Text data extracted from pages:
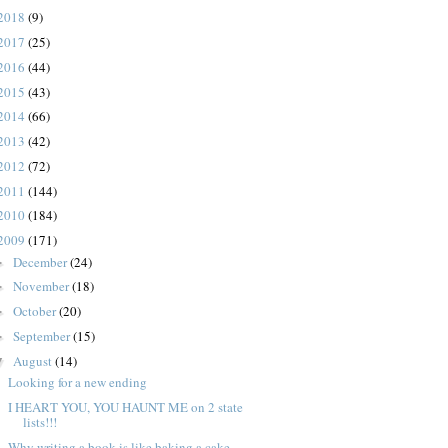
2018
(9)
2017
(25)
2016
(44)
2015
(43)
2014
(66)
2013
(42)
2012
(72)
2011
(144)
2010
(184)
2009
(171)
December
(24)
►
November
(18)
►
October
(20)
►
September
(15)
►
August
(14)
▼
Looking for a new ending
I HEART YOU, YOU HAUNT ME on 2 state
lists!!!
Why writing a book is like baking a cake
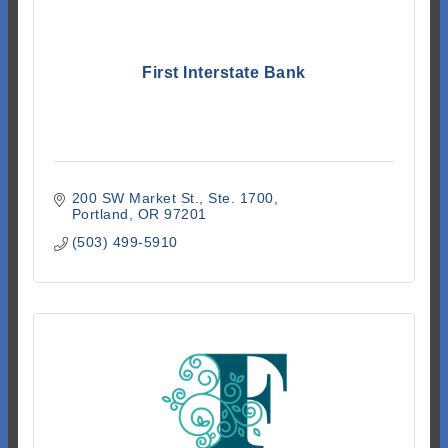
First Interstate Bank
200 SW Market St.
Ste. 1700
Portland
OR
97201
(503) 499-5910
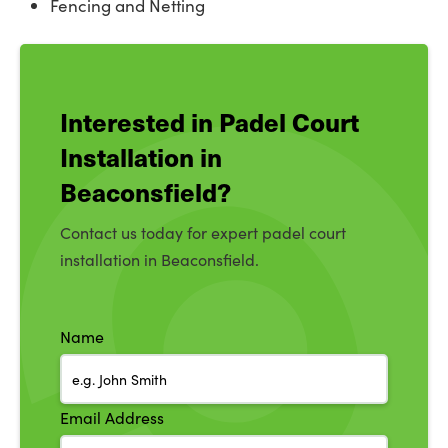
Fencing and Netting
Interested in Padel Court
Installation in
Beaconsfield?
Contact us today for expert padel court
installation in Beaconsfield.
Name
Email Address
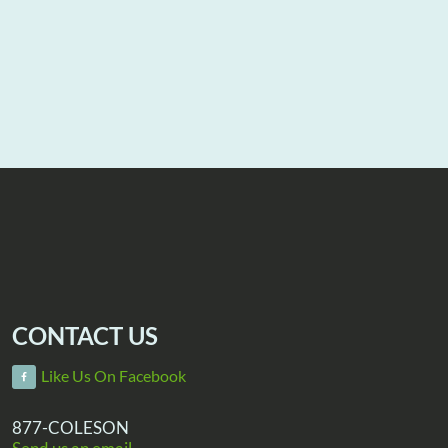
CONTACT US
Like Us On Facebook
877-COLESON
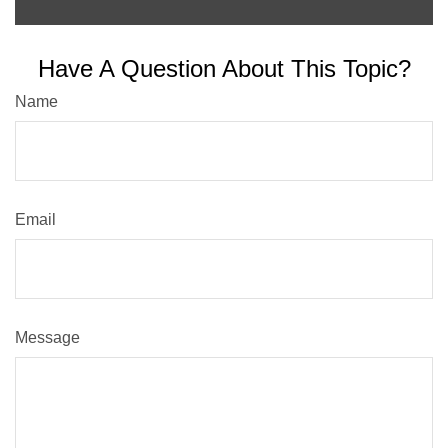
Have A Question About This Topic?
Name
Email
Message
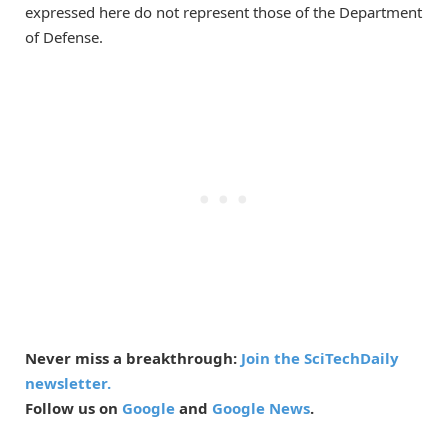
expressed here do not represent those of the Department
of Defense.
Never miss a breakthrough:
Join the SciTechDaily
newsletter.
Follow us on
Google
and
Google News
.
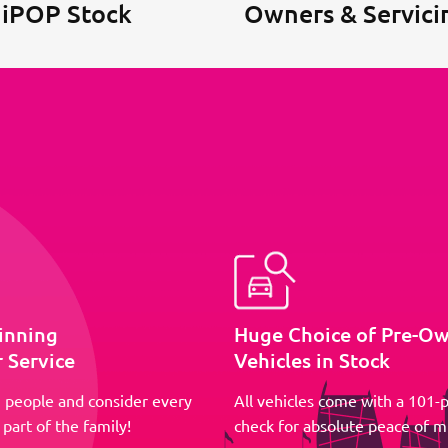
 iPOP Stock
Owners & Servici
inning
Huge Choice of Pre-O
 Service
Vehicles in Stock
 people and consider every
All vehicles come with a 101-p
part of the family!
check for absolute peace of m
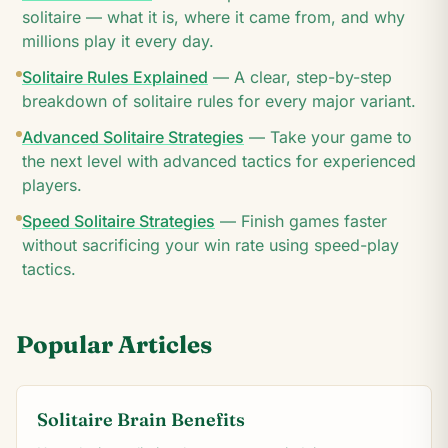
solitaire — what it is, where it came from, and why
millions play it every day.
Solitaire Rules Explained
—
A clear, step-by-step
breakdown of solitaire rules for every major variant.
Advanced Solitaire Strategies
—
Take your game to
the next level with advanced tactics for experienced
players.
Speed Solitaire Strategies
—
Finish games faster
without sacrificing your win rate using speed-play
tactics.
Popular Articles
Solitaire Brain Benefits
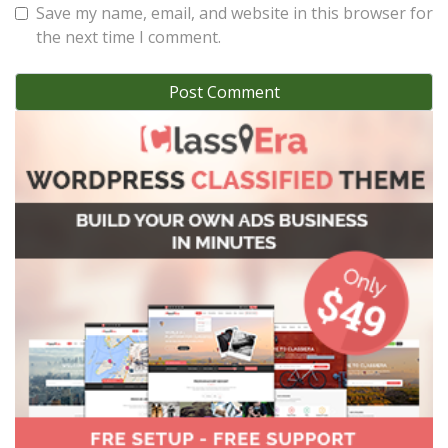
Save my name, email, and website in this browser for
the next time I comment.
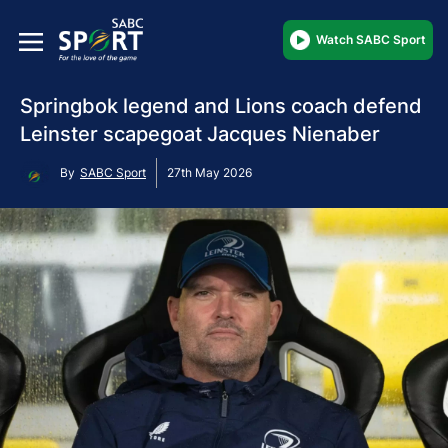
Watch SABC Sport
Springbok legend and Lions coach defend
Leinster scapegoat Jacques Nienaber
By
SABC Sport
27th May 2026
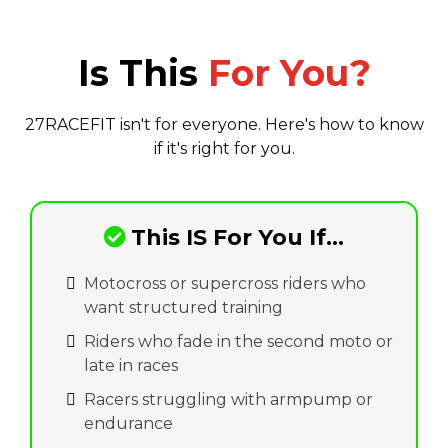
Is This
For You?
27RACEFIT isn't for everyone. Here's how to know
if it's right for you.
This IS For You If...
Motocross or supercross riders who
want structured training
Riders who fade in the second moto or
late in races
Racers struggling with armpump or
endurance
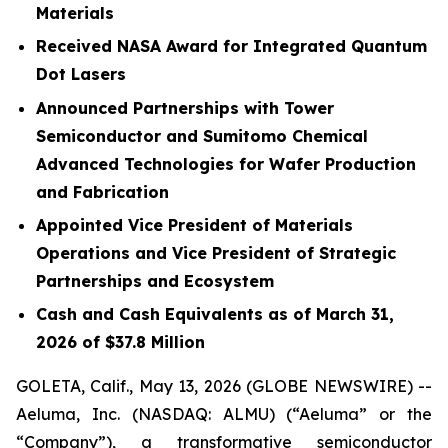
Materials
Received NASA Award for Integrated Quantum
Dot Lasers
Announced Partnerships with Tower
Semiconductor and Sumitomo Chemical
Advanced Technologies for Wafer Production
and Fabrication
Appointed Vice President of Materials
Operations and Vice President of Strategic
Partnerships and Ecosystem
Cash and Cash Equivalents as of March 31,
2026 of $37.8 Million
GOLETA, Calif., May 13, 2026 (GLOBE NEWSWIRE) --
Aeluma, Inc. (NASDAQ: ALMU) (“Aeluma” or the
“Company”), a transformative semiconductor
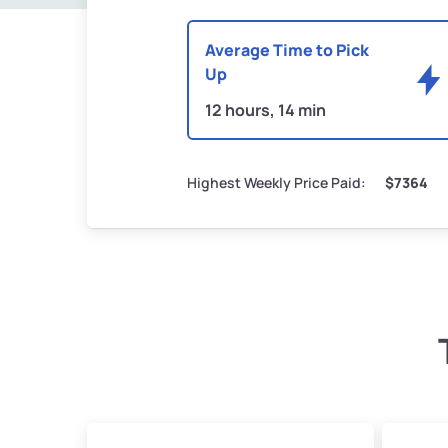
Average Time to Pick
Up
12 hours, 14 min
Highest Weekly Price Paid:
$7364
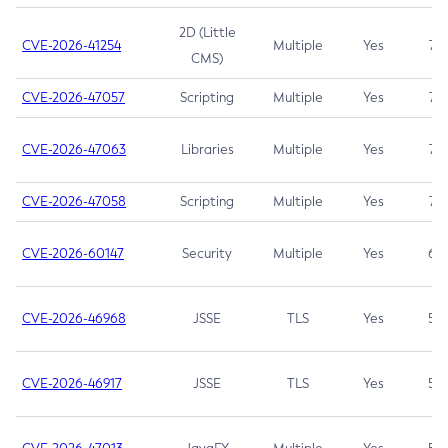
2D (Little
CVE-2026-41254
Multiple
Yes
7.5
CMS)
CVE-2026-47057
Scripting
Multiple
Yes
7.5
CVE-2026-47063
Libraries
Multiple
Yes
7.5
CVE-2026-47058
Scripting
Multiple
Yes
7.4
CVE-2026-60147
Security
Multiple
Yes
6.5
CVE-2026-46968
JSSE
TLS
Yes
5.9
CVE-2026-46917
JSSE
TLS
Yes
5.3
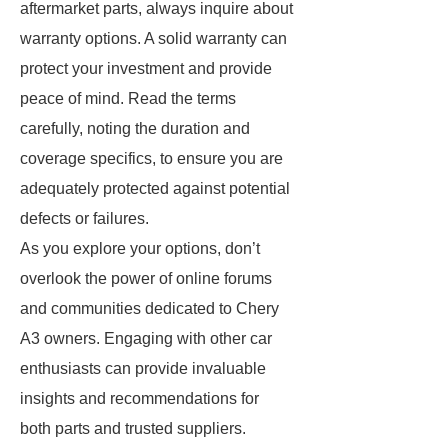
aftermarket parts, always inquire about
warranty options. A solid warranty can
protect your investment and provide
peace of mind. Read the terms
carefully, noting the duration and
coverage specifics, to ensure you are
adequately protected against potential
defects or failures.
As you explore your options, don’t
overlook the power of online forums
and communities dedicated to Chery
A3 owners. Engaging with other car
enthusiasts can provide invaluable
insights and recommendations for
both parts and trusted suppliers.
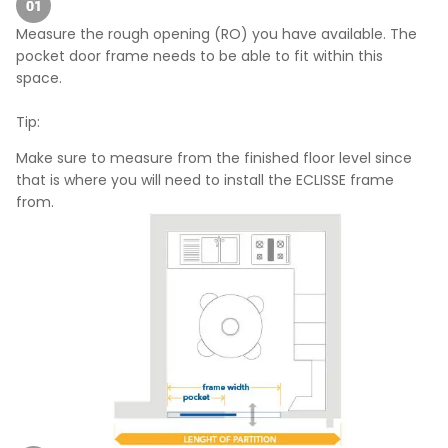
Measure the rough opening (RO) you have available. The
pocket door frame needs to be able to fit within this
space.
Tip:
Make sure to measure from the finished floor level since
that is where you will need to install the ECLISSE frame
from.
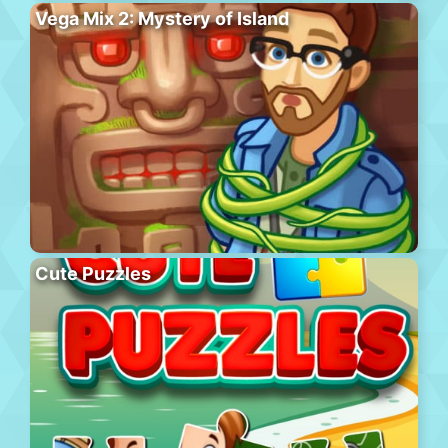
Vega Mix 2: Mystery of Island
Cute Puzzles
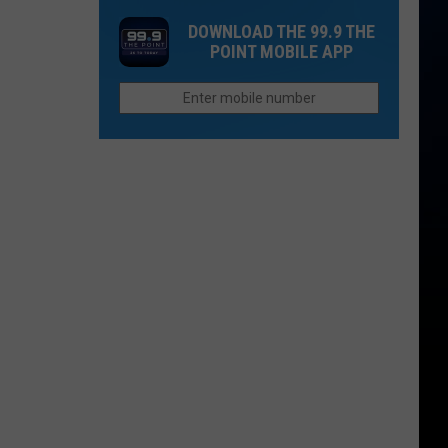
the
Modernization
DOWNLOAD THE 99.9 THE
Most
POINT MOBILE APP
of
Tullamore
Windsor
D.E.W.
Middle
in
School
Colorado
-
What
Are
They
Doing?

■ To-do item: Pick out every line of the listing that contains the word "frame" and copy each one.

■ Exercise response:
pocket door frame needs to be able to fit within this
that is where you will need to install the ECLISSE frame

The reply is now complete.